#### Task item:
What lines of the data below hold the string "labels"? Copy each one.

- - - -

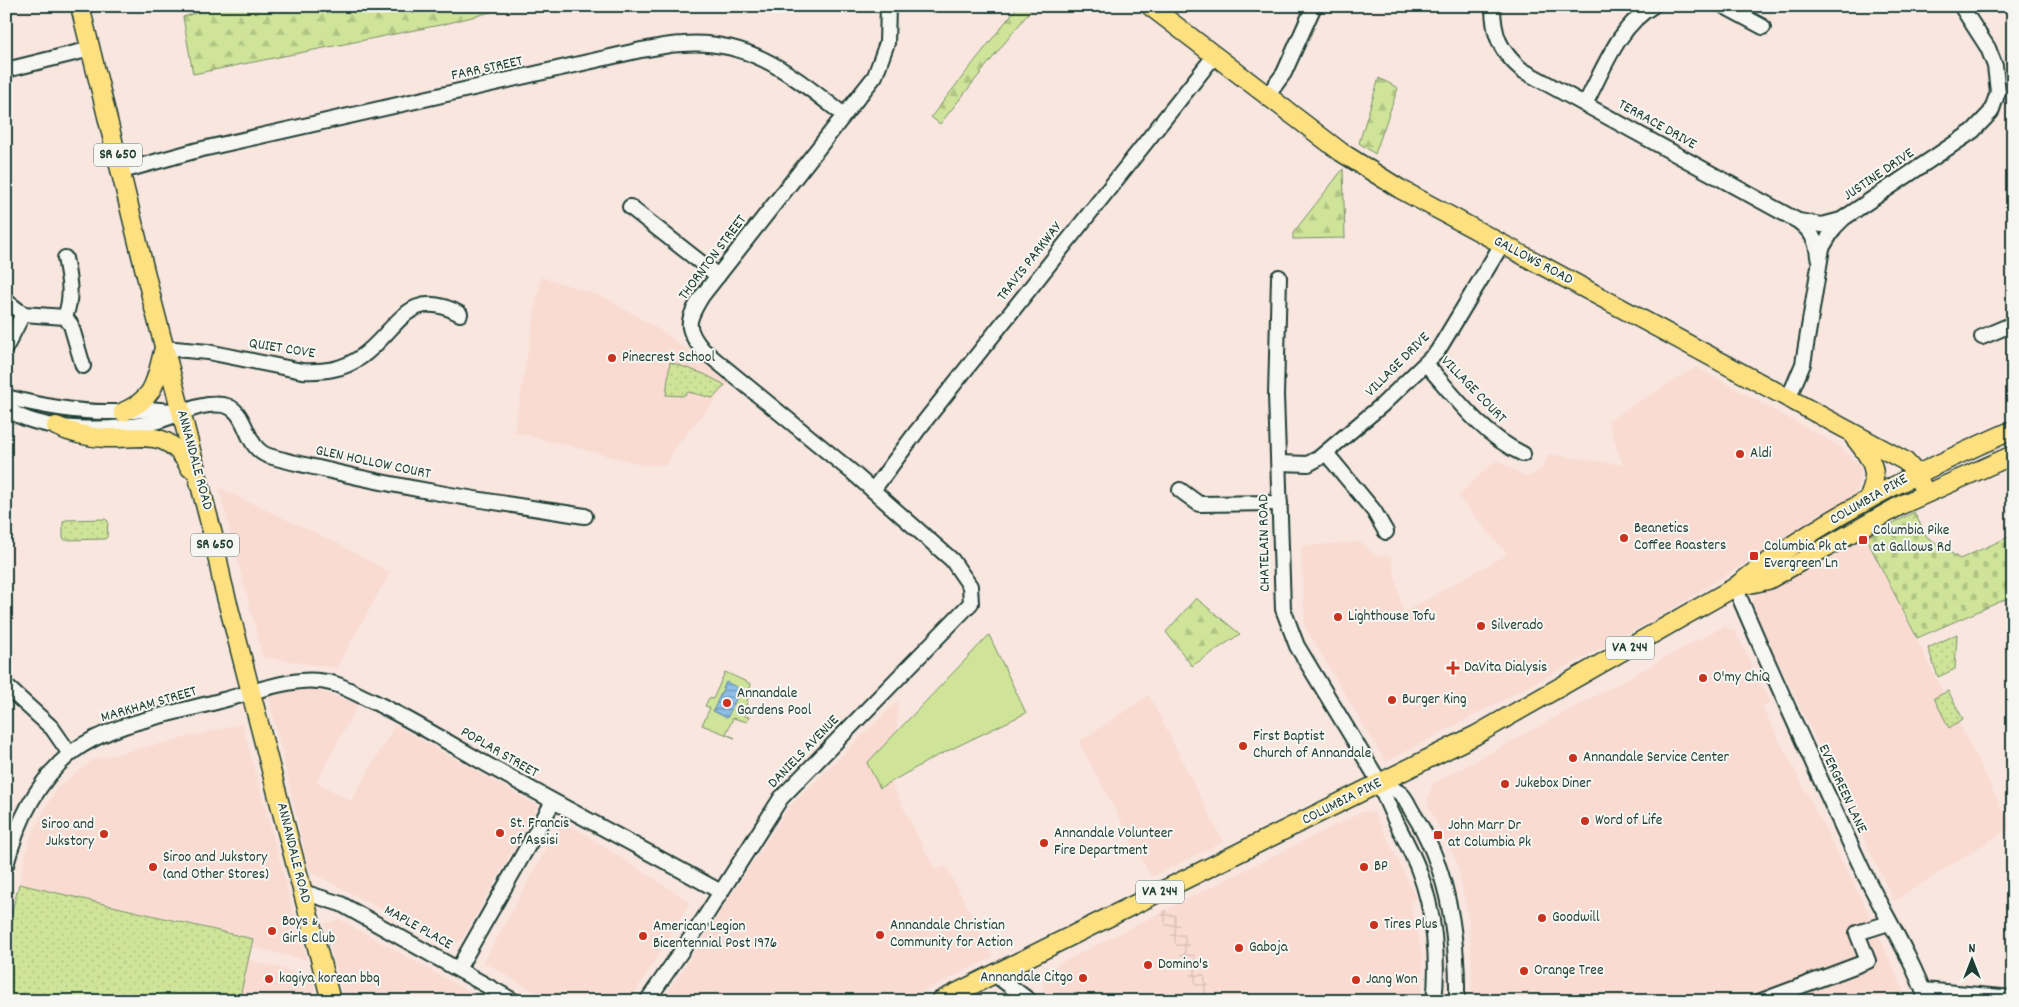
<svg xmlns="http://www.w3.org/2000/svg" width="2019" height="1007" viewBox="0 0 2019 1007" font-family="Dekko,sans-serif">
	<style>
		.built { fill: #f9dbd2 }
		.industrial { fill: url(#industrial-grid) }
		.grass { fill: #cfe499; stroke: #779066 }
		.forest { fill: url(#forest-firs); stroke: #779066 }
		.cemetery { fill: url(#cemetery-stones); stroke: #779066 }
		.park { fill: url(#park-dots); stroke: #779066 }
		.water { fill: url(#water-rules); stroke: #628aa1 }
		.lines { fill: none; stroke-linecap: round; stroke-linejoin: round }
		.stream { stroke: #628aa1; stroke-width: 4 }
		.minor-casing { stroke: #1f3d34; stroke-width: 18 }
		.major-casing { stroke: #1f3d34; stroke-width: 21 }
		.minor { stroke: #f6f6f2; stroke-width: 14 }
		.major { stroke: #fde080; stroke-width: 18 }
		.poi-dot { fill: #c8321e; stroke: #f6f6f2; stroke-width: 2 }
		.labels { text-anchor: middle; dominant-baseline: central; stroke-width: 4; stroke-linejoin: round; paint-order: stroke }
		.shield { fill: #f6f6f2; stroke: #60746d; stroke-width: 1 }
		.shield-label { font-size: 14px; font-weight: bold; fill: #1f3d34 }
		.street-label { font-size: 15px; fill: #1f3d34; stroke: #f6f6f2 }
		.poi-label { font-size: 15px; fill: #1f3d34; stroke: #f6f6f2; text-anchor: start }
	</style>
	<defs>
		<pattern id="industrial-grid" width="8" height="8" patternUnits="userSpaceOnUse" patternTransform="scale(1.25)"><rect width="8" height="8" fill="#f9dbd2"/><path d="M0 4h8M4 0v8" fill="none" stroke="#d5bdb5"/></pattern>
		<pattern id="forest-firs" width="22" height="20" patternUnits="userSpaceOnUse" patternTransform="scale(1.25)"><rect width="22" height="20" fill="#cfe499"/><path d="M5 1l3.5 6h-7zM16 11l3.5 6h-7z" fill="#b1c484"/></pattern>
		<pattern id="cemetery-stones" width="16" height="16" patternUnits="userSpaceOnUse" patternTransform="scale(1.25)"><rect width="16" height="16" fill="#cfe499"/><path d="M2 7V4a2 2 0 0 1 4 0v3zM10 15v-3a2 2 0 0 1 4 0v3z" fill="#b1c484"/></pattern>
		<pattern id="park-dots" width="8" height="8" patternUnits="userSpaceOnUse" patternTransform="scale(1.25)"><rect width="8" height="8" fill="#cfe499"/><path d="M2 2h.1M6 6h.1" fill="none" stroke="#b1c484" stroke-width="1.8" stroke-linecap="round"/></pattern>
		<pattern id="water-rules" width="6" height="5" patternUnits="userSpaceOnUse" patternTransform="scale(1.25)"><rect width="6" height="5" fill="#8fbee9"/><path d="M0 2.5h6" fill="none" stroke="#749cbe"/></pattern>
	</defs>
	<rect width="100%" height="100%" fill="#f8e6df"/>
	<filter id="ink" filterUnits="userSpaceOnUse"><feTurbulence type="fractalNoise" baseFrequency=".02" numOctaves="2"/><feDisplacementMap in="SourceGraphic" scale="10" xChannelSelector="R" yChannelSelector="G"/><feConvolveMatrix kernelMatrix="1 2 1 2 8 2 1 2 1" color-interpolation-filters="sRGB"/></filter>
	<g filter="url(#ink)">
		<g class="built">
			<path d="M541,277L604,297L666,334L730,382L677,445L666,465H645L514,432Z"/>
			<path d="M1696,367L1839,446L1863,468L1855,495L1652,621L1386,762L1305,627L1301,546L1361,542L1374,555L1391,557L1403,613L1507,554L1458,496L1496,460L1527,477L1542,469L1549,454L1623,465L1608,421Z"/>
			<path d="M219,488L339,544L390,573L336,668L263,657Z"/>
			<path d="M1863,533L2011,827L1894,901L1751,606L1756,593Z"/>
			<path d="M1724,626L1735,631L1770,702L1762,707L1868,912L1908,1001H1471L1472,968L1469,922L1457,862L1427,803L1433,784Z"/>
			<path d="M281,686L308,687L358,704L316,782L351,801L395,725L538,806L462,939L451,946L309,871L269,697Z"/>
			<path d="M1149,695L1223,842L1151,877L1079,742Z"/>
			<path d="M898,701L892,785L935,870L946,866L993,957L904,1001H662L788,808Z"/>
			<path d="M242,724L307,960L251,947L253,938L19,884L29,840L56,789L93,760Z"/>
			<path d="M1362,812H1374L1416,897L1410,902L1423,958L1421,1001H1217L1171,907Z"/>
			<path d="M562,820L690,902L630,1001H550L484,962Z"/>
			<path d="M1160,913L1203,1001H1057L1043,990V980L1052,973L1051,968Z"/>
			<path d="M339,919L486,1001H344L325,924Z"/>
			<path d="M248,960L311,976L317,1001H239Z"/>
		</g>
		<path class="industrial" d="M1171,907L1217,1001H1203L1160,913Z"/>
		<g class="grass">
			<path d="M989,635L1026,713L933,758L880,788L867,763Z"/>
			<path d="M725,672L751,684L744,716L749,717L747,722L733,718L726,734L735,738L702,725L710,708L705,706L709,698L713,699Z"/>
		</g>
		<g class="forest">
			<path d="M218,6H514L445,24L193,74L183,17Z"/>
			<path d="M1018,6H1034L940,124L931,117Z"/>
			<path d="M1379,78L1398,88L1375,154L1359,143Z"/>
			<path d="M1343,169L1345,238L1293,239V233Z"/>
			<path d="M1196,598L1240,634L1192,666L1166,632Z"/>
		</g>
		<path class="cemetery" d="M1914,512L1927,537L1960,559L2013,535V596L1917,638L1866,538Z"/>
		<g class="park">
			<path d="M670,362L704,374L725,385L713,398L688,392L683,396L666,395Z"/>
			<path d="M105,519L108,521L107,537L105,539L65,540L63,538V522L66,520Z"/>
			<path d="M1957,634L1955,669L1938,677L1928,648Z"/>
			<path d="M1948,691L1963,719L1949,728L1934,698Z"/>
			<path d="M19,884L253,939L239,1001H6V935Z"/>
		</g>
		<path class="water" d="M726,682L741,689L727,718L713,711Z"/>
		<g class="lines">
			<path class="stream" d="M413,12L417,6"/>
			<g class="minor-casing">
				<g id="minor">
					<path d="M1493,6C1493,35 1500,51 1522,70L1798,221C1811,231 1817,240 1818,257"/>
					<path d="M1724,6L1763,27"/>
					<path d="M6,70L91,49"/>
					<path d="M1268,95L1284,73L1314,6"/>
					<path d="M1585,104C1603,71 1618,26 1653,6"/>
					<path d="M122,171L198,150L641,50C655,48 669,44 683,44C752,39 793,76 844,115"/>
					<path d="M630,207L718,276"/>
					<path d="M1799,221L1822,225L1841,220"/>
					<path d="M1279,277L1276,395L1283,609L1297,646L1380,783C1389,814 1408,841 1419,871C1434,910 1439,960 1434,1001"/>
					<path d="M6,301L23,314L65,317L71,325L83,366"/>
					<path d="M65,317C73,296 69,279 65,258"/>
					<path d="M1982,337L2013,324"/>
					<path d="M6,347L23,314"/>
					<path d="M164,348L208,352L302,371C323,372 343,370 361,357C396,333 408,284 460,314"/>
					<path d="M1426,364C1455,397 1482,435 1523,454"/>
					<path d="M6,397C41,406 76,413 113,412C139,412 154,406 181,413"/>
					<path d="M1788,399L1803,364L1822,248L1834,228L1844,218L1973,131L1991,112L1998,92L1995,66L1988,48L1961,6"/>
					<path d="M6,408C41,434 114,431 154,422C176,417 200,401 223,405C249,409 243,448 269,456C289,462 310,466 331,471C415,491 500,503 585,516"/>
					<path d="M1326,453L1374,511L1386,532"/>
					<path d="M1280,463L1308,464L1319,458L1382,405L1437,352L1502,244"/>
					<path d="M873,490L917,431L1215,55"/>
					<path d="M1180,490L1199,504L1280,503"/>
					<path d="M1735,587C1776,683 1819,777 1863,871C1884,914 1911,956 1927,1001"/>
					<path d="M6,686L52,728L70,754"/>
					<path d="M1380,783C1387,786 1395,789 1401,794C1406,798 1409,807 1413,813C1448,868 1458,937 1457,1001"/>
					<path d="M6,865C17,823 36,782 71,753C111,722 174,714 223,700C248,694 275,683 301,681C312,680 324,681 335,684C347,688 358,695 370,700C412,720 452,745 493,768C568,810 645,850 721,892"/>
					<path d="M303,892L341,904L514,1001"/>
					<path d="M458,969L553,802"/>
					<path d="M994,974L1030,1001"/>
					<path d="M1923,990L2013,998"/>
					<path d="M647,1001L703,920L781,798L971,603L970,586L952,560L852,472L703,350C684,328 687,320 702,296L875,76L887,43L888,6"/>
					<path d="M1761,1001L1868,961L1857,933L1889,923"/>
				</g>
			</g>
			<g class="major-casing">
				<g id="major">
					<path d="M80,6L153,304L213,535L222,581L331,1001"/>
					<path d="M1150,6L1341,152L1400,189L1905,461L1916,473L1925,493"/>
					<path d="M123,412C157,397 155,381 164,348"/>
					<path d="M56,426C71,433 88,437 105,438C144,439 168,427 190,468"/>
					<path d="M1854,437C1872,459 1881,472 1868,500"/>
					<path d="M1740,586L1768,580L1901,505L2013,455"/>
					<path d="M940,1001L1476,735L1735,587C1818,520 1915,473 2013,430"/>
				</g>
			</g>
			<use href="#minor" class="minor"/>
			<use href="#major" class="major"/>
		</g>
	</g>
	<g class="poi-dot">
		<circle cx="612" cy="358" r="5"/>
		<circle cx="1740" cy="454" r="5"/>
		<circle cx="1624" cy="538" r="5"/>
		<rect x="1858" y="535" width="10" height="10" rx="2.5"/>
		<rect x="1749" y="551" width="10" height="10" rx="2.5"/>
		<circle cx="1338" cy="617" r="5"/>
		<circle cx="1481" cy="626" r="5"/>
		<path d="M1450.5 660.5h5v5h5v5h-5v5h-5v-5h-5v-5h5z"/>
		<circle cx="1703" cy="678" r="5"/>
		<circle cx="1392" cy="700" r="5"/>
		<circle cx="727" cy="703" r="5"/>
		<circle cx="1243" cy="746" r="5"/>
		<circle cx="1573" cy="758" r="5"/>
		<circle cx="1505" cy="784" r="5"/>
		<circle cx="1585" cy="821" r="5"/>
		<circle cx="500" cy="833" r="5"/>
		<circle cx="104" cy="834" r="5"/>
		<rect x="1433" y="830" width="10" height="10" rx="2.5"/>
		<circle cx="1044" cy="843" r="5"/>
		<circle cx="153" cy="867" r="5"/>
		<circle cx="1364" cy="867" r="5"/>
		<circle cx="1542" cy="918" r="5"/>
		<circle cx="1374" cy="925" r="5"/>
		<circle cx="272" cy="931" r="5"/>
		<circle cx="880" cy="935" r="5"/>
		<circle cx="643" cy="936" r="5"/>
		<circle cx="1239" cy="948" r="5"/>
		<circle cx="1148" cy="965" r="5"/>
		<circle cx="1524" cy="971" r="5"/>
		<circle cx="1083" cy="978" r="5"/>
		<circle cx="269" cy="979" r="5"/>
		<circle cx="1356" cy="980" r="5"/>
	</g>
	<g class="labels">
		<g class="shield">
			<rect x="94" y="143.5" width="48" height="23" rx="4"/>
			<rect x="191" y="533.5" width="48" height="23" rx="4"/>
			<rect x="1606" y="636.5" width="48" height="23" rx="4"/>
			<rect x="1136" y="880.5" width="48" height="23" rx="4"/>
		</g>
		<g class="shield-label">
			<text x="118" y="155">SR 650</text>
			<text x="215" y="545">SR 650</text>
			<text x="1630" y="648">VA 244</text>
			<text x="1160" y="892">VA 244</text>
		</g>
		<g class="street-label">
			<text transform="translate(487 69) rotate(-12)">FARR STREET</text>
			<text transform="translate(1657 125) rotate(29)">TERRACE DRIVE</text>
			<text transform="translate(1879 175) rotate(-34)">JUSTINE DRIVE</text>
			<text transform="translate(713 258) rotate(-53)">THORNTON STREET</text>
			<text transform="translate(1533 261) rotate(28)">GALLOWS ROAD</text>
			<text transform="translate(1030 262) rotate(-52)">TRAVIS PARKWAY</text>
			<text transform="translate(282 349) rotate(9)">QUIET COVE</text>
			<text transform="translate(1398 365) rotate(-45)">VILLAGE DRIVE</text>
			<text transform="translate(1473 390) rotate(46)">VILLAGE COURT</text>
			<text transform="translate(194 460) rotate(75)">ANNANDALE ROAD</text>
			<text transform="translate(373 463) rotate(12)">GLEN HOLLOW COURT</text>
			<text transform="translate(1869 500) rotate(-30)">COLUMBIA PIKE</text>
			<text transform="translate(1265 543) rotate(-91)">CHATELAIN ROAD</text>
			<text transform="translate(149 705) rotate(-16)">MARKHAM STREET</text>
			<text transform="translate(804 752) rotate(-46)">DANIELS AVENUE</text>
			<text transform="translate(499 753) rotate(30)">POPLAR STREET</text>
			<text transform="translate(1842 789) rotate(65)">EVERGREEN LANE</text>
			<text transform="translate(1342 802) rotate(-27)">COLUMBIA PIKE</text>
			<text transform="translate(293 853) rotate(76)">ANNANDALE ROAD</text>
			<text transform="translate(418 928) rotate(29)">MAPLE PLACE</text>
		</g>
		<g class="poi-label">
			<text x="622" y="358">Pinecrest School</text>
			<text x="1750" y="454">Aldi</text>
			<text x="1634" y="529">Beanetics<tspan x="1634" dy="17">Coffee Roasters</tspan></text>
			<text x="1873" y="531">Columbia Pike<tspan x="1873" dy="17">at Gallows Rd</tspan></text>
			<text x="1764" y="547">Columbia Pk at<tspan x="1764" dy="17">Evergreen Ln</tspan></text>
			<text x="1348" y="617">Lighthouse Tofu</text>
			<text x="1491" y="626">Silverado</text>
			<text x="1464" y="668">DaVita Dialysis</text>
			<text x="1713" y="678">O'my ChiQ</text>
			<text x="737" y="694">Annandale<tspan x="737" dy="17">Gardens Pool</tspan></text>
			<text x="1402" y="700">Burger King</text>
			<text x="1253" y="737">First Baptist<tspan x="1253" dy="17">Church of Annandale</tspan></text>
			<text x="1583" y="758">Annandale Service Center</text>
			<text x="1515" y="784">Jukebox Diner</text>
			<text x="1595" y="821">Word of Life</text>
			<text x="510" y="824">St. Francis<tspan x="510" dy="17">of Assisi</tspan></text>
			<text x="94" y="825" text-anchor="end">Siroo and<tspan x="94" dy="17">Jukstory</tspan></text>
			<text x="1448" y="826">John Marr Dr<tspan x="1448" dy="17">at Columbia Pk</tspan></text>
			<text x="1054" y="834">Annandale Volunteer<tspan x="1054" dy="17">Fire Department</tspan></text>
			<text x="163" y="858">Siroo and Jukstory<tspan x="163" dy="17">(and Other Stores)</tspan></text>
			<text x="1374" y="867">BP</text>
			<text x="1552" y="918">Goodwill</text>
			<text x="282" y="922">Boys &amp;<tspan x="282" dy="17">Girls Club</tspan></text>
			<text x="1384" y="925">Tires Plus</text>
			<text x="890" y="926">Annandale Christian<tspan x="890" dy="17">Community for Action</tspan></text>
			<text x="653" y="927">American Legion<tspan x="653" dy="17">Bicentennial Post 1976</tspan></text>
			<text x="1249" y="948">Gaboja</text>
			<text x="1158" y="965">Domino's</text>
			<text x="1534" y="971">Orange Tree</text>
			<text x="1073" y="978" text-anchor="end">Annandale Citgo</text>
			<text x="279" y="979">kogiya korean bbq</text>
			<text x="1366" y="980">Jang Won</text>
		</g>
	</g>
	<rect width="2019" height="1007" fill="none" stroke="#f6f6f2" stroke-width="25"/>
	<rect x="12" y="12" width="1994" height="982" fill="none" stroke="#1f3d34" stroke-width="2" filter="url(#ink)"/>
	<g transform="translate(1972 960)" stroke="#f6f6f2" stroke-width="4" paint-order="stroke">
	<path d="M0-4L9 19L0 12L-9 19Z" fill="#1f3d34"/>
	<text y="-8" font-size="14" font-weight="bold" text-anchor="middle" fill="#1f3d34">N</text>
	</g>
</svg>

- - - -

#### Task output:
		.labels { text-anchor: middle; dominant-baseline: central; stroke-width: 4; stroke-linejoin: round; paint-order: stroke }
	<g class="labels">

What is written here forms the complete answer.